Although any further increases in safety may be so small
that it will be difficult to do studies large enough to reveal
any improvement, researchers are focusing their attention
in two areas. Bacterial contamination is a rare problem
that occasionally complicates platelet transfusions. Part of
the reason for this is that platelets have to be stored at
room temperature, since they are damaged by
refrigeration. Other blood products are stored at colder
temperatures that would ordinarily discourage bacterial
growth. Research aimed at identifying platelets that are
contaminated with bacteria has taken a number of
different directions. These include rapidly culturing platelets before they are released
for transfusion; looking for changes in oxygen concentration of stored platelets that
contain bacteria; testing for the presence of bacterial proteins in stored platelets; and
using dielectrophoresis, a method which relies on the different behavior of bacteria in
an electric field.
The other area for current research into improvements in transfusion safety involves
pathogen detection and inactivation. The term "pathogen" recognizes the fact that while
viruses and bacteria are usually the culprits, if a transfusion-transmitted infection
occurs, other organisms, such as parasites, are also implicated, though rarely.

Information given ->
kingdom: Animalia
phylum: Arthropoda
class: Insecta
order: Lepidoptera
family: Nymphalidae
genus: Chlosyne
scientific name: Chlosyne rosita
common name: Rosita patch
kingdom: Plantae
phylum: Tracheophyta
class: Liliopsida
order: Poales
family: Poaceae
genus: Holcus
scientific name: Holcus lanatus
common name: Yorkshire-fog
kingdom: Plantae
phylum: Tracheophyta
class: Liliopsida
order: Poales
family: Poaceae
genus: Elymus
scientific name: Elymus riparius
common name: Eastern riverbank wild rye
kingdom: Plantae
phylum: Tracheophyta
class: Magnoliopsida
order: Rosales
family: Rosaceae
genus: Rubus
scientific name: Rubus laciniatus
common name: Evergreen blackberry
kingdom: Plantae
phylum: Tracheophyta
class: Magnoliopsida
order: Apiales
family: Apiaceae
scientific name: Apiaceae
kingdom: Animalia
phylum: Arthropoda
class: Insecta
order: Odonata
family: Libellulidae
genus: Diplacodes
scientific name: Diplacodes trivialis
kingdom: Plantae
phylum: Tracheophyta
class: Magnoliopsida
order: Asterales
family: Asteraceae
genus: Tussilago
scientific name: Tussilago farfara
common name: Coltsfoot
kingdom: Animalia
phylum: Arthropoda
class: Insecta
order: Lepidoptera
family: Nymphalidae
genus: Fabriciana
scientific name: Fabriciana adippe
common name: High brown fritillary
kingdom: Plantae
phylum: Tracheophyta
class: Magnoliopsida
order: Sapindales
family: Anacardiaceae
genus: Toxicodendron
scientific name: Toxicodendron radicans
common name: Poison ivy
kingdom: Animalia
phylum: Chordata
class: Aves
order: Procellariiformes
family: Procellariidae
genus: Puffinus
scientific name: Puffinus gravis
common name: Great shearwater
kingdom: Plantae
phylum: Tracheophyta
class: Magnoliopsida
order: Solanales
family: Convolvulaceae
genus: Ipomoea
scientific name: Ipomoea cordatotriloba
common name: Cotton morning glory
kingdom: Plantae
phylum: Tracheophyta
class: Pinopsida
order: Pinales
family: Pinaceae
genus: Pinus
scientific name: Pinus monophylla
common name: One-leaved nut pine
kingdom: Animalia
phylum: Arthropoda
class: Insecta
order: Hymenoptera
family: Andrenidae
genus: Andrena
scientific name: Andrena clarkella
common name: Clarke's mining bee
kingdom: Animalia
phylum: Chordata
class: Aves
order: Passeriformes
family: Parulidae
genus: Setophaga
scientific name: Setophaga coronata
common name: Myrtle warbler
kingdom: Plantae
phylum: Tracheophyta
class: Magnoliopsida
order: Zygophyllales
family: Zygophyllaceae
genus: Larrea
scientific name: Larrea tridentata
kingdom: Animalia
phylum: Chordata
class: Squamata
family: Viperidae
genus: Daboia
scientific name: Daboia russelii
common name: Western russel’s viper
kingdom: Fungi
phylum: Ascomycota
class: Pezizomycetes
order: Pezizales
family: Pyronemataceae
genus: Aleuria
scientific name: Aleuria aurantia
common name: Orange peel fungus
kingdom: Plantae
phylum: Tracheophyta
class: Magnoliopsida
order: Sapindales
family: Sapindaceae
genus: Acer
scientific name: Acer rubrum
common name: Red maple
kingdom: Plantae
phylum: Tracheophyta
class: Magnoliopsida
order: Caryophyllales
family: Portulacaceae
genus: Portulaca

Work to complete ->
- A) Translate this sentence from the transfusion safety text into Spanish: "Other blood products are stored at colder temperatures that would ordinarily discourage bacterial growth."
- B) Please output the part of the transfusion safety text starting with "The other area" and going on through "implicated, though rarely.".
Answer from the transfusion safety text alone, not from the listing.

Written answers ->
- A) Otros productos sanguíneos se almacenan a temperaturas más frías que normalmente inhibirían el crecimiento bacteriano.

- B)
The other area for current research into improvements in transfusion safety involves
pathogen detection and inactivation. The term "pathogen" recognizes the fact that while
viruses and bacteria are usually the culprits, if a transfusion-transmitted infection
occurs, other organisms, such as parasites, are also implicated, though rarely.